Even as the government embarked on the Great Reforms, it encountered not only dissatisfaction among peasants and nobles, but also opposition from an important new force in society—radical youth who collectively came to be called the ‘intelligentsia’. Although Russia had had its share of radicals before, they had not constituted a self-conscious social group, with a distinctive identity and subculture. By the 1860s, however, they had gained sufficient critical mass and developed a new social identity, first as ‘the new people’ (from N. G. Chernyshevskii’s novel, What is to be Done? [1863]) and eventually as the ‘intelligentsia’. Set apart by a special subculture (with distinctive dress, speech, mores, and values), still drawn disproportionately from the upper reaches of society, the intelligentsia none the less conceived of itself as a supraclass force and charged with representing the interests of ‘society’, especially its lower orders. Sharing a common Weltanschauung (which provocatively abjured their fathers’ idealism and romanticism in the name of science and materialism), they believed that they could escape the elusive, ethereal forces of history and, with the aid of science and rational planning, construct society and state along entirely new lines. The model for young radicals was skilfully etched in Ivan S. Turgenev’s famous novel, Fathers and Sons (1862), with the sharp contrast between the older generation and the archetypical lower-class antithesis, Bazarov.

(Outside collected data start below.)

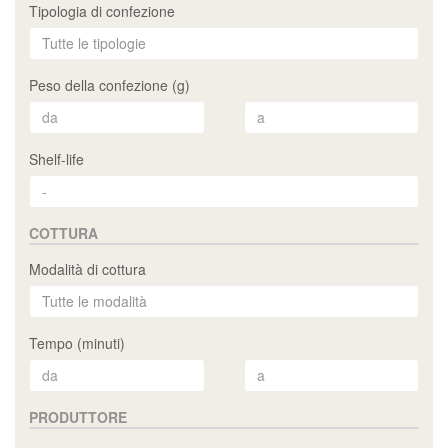
Tipologia di confezione
Peso della confezione (g)
Shelf-life
COTTURA
Modalità di cottura
Tempo (minuti)
PRODUTTORE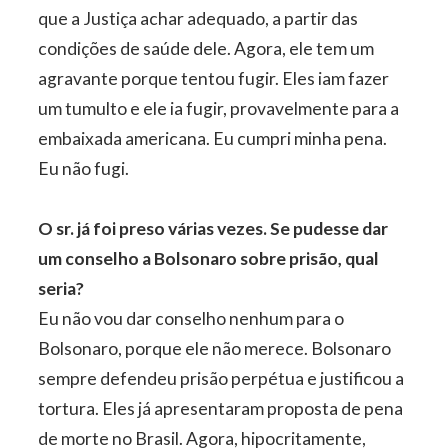
que a Justiça achar adequado, a partir das
condições de saúde dele. Agora, ele tem um
agravante porque tentou fugir. Eles iam fazer
um tumulto e ele ia fugir, provavelmente para a
embaixada americana. Eu cumpri minha pena.
Eu não fugi.
O sr. já foi preso várias vezes. Se pudesse dar
um conselho a Bolsonaro sobre prisão, qual
seria?
Eu não vou dar conselho nenhum para o
Bolsonaro, porque ele não merece. Bolsonaro
sempre defendeu prisão perpétua e justificou a
tortura. Eles já apresentaram proposta de pena
de morte no Brasil. Agora, hipocritamente,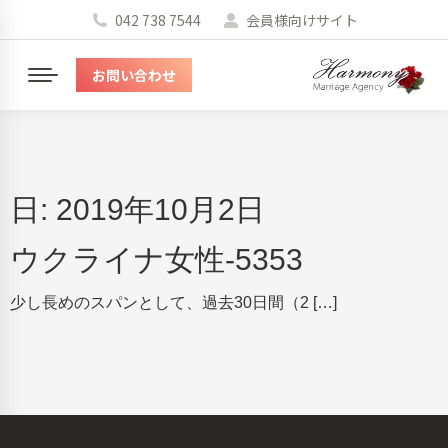
042 738 7544
会員様向けサイト
お問い合わせ
メ
ニ
ュ
ー
日:
2019年10月2日
ウクライナ女性-5353
少し長めのスパンとして、過去30日間（2 […]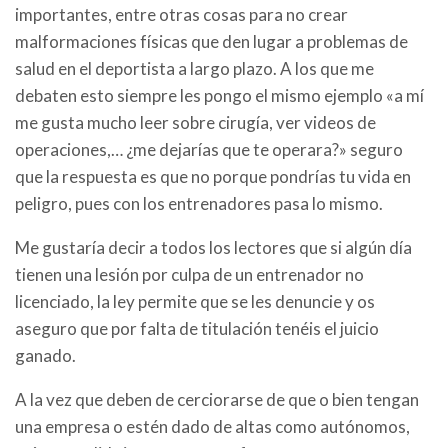
importantes, entre otras cosas para no crear
malformaciones físicas que den lugar a problemas de
salud en el deportista a largo plazo. A los que me
debaten esto siempre les pongo el mismo ejemplo «a mí
me gusta mucho leer sobre cirugía, ver videos de
operaciones,… ¿me dejarías que te operara?» seguro
que la respuesta es que no porque pondrías tu vida en
peligro, pues con los entrenadores pasa lo mismo.
Me gustaría decir a todos los lectores que si algún día
tienen una lesión por culpa de un entrenador no
licenciado, la ley permite que se les denuncie y os
aseguro que por falta de titulación tenéis el juicio
ganado.
A la vez que deben de cerciorarse de que o bien tengan
una empresa o estén dado de altas como autónomos,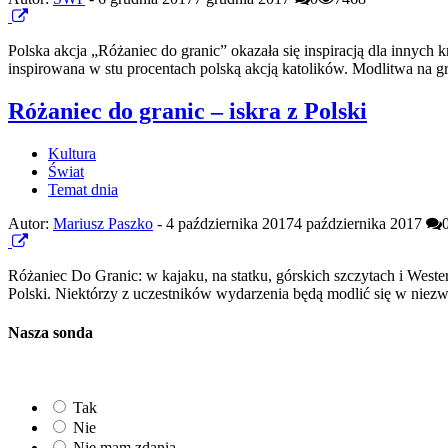
Polska akcja „Różaniec do granic” okazała się inspiracją dla innyc
inspirowana w stu procentach polską akcją katolików. Modlitwa na gr
Różaniec do granic – iskra z Polski
Kultura
Świat
Temat dnia
Autor:
Mariusz Paszko
-
4 października 2017
4 października 2017
Różaniec Do Granic: w kajaku, na statku, górskich szczytach i Weste
Polski. Niektórzy z uczestników wydarzenia będą modlić się w niezwyk
Nasza sonda
Tak
Nie
Nie mam zdania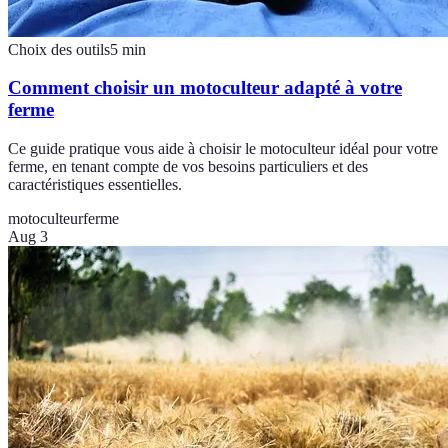
Choix des outils
5
min
Comment choisir un motoculteur adapté à votre
ferme
Ce guide pratique vous aide à choisir le motoculteur idéal pour votre
ferme, en tenant compte de vos besoins particuliers et des
caractéristiques essentielles.
motoculteur
ferme
Aug 3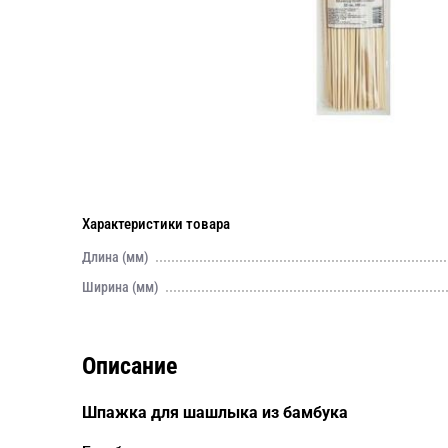
Характеристики товара
Длина (мм)
Ширина (мм)
Описание
Шпажка для шашлыка из бамбука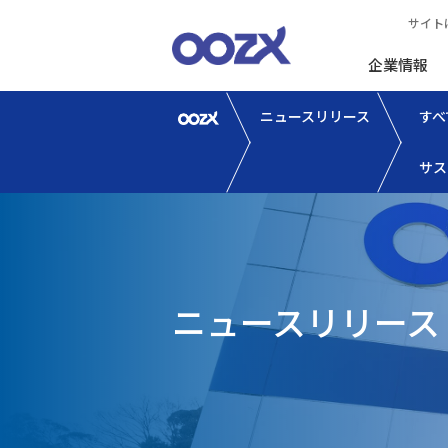
サイト
企業情報
ニュースリリース
すべ
サス
ニュースリリース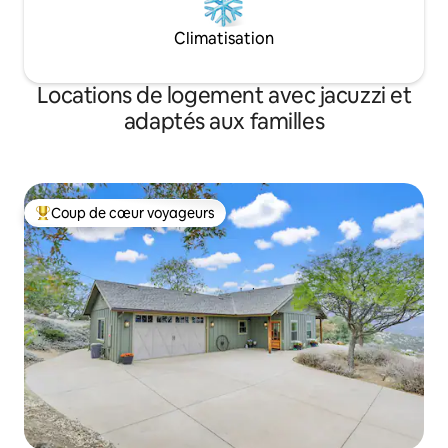
Climatisation
Locations de logement avec jacuzzi et
adaptés aux familles
Coup de cœur voyageurs
Coups de cœur voyageurs les plus appréciés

The radicals of the 1860s, still few in number but concentrated in the capitals, marked the first real effluence of an organized revolutionary movement. For the most part these early radicals waged the fight with proclamations, like that of Young Russia in 1862: ‘With full faith in ourselves and our strength, in the people’s sympathy for us, in the glorious future of Russia (to whose lot it has fallen to be the first country to achieve the glorious work of socialism), we will utter a single cry: “To the axe!!” and then strike the imperial party without restraint … in the city squares … in the narrow streets of the cities, in the broad avenues of the capital, in the villages and in the small towns’. These early revolutionaries, however, also established the first conspiratorial organizations to wage a battle against autocracy in the name of the people. Alarmed by the upsurge of student disorders, revolutionary proclamations, scattered acts of random violence (from the fires of St Petersburg in 1862 to the failed assassination of Alexander II in 1866), the government grew increasingly repressive in seeking to contain this new and growing wave of radicalism.

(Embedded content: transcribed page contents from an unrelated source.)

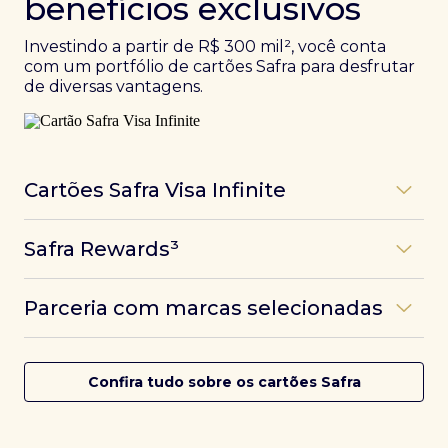
benefícios exclusivos
Investindo a partir de R$ 300 mil², você conta
com um portfólio de cartões Safra para desfrutar
de diversas vantagens.
Cartões Safra Visa Infinite
Os
cartões de crédito Infinite do Safra
unem
Safra Rewards³
experiências refinadas a benefícios únicos, como
até 3 pontos por dólar gasto, além de parcerias e
Programa de pontos dos cartões Safra com uma
benefícios exclusivos da bandeira Visa.
Parceria com marcas selecionadas
das melhores pontuações do mercado.
Com o
Safra Visa Infinite Investor
, você
converte seus investimentos em limite no cartão e
Desfrute de experiências únicas com as parcerias dos
Saiba mais
conta com acesso a mais de 1.400 salas VIP Dragon
cartões Safra.
Confira tudo sobre os cartões Safra
Pass ao redor do mundo.
Saiba mais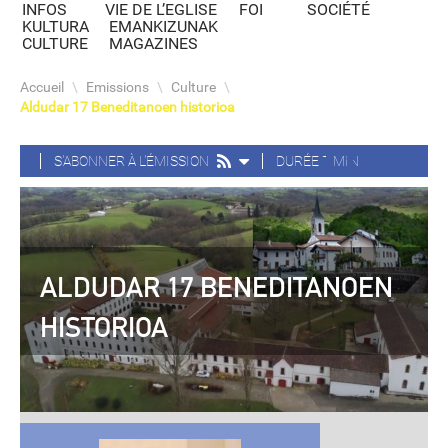
INFOS
VIE DE L’EGLISE
FOI
SOCIÉTÉ
KULTURA
EMANKIZUNAK
CULTURE
MAGAZINES
Accueil
\
Emissions
\
Culture
\
Aldudar 17 Beneditanoen historioa
S'ABONNER À L'ÉMISSION
DURÉE 7 MIN
ALDUDAR 17 BENEDITANOEN
HISTORIOA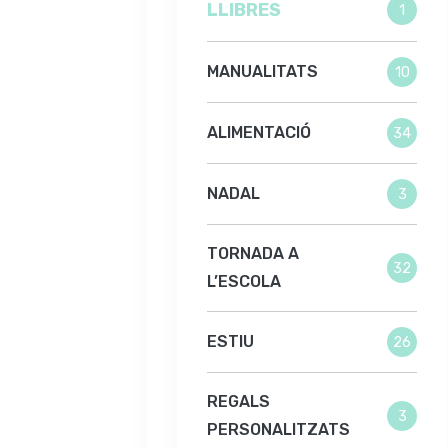
LLIBRES
1
MANUALITATS
10
ALIMENTACIÓ
34
NADAL
3
TORNADA A
32
L’ESCOLA
ESTIU
26
REGALS
3
PERSONALITZATS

The 1860s were only a pallid harbinger of what would come in the 1870s. In contrast to the 1860s, this next stage was marked by an idealization of the peasantry and, especially, hopes that they were on the verge of a bloody Jacquerie against the nobility and autocracy. Later encapsulated in the term ‘populism’ (narodnichestvo), the movement of the 1870s emphasized both the significance of the peasant commune (as an embryonic unit of communism), but also the moral and spiritual strength of the people. The movement indeed affected a whole generation of intellectuals, from writers wont to celebrate the peasantry to zemstvo statisticians intent upon demonstrating the economic superiority of communal agriculture. But for the populist radicals eager to demolish autocracy and truly emancipate the people, it was axiomatic that the peasantry itself was a vital revolutionary force that at most required the co-ordination of the intelligentsia.